Stored records:
::::::::::
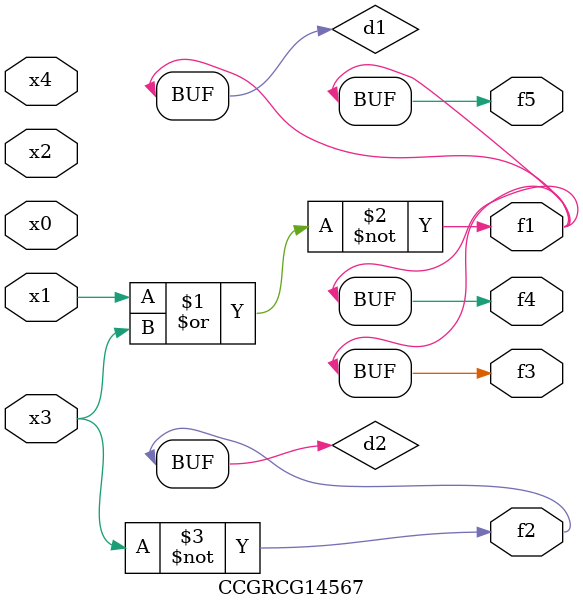
<source format=v>
module CCGRCG14567(
	input x0, x1, x2, x3, x4,
	output f1, f2, f3, f4, f5
);

	wire d1, d2;

	nor (d1, x1, x3);
	not (d2, x3);
	assign f1 = d1;
	assign f2 = d2;
	assign f3 = d1;
	assign f4 = d1;
	assign f5 = d1;
endmodule

</source>
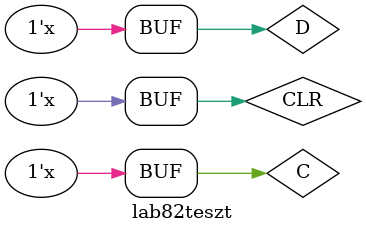
<source format=v>
`timescale 1ns / 1ps


module lab82teszt;

	// Inputs
	reg C;
	reg D;
	reg CLR;

	// Outputs
	wire Q;

	// Instantiate the Unit Under Test (UUT)
	lab82 uut (
		.C(C), 
		.D(D), 
		.CLR(CLR), 
		.Q(Q)
	);

	initial begin
		// Initialize Inputs
		C = 0;
		D = 0;
		CLR = 0;

		// Wait 100 ns for global reset to finish
		#100;
        
		// Add stimulus here
		#100;

	end
	always #100
		D <= ~ D;
	always #75
		CLR <= ~ CLR;
	always #50
		C <= ~ C;
      
endmodule


</source>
::::::::::
## TASK REQUIREMENTS
Look through the entries above; copy each line where the string "assign" appears.

## OUTPUT OF THE TASK
	assign f1 = d1;
	assign f2 = d2;
	assign f3 = d1;
	assign f4 = d1;
	assign f5 = d1;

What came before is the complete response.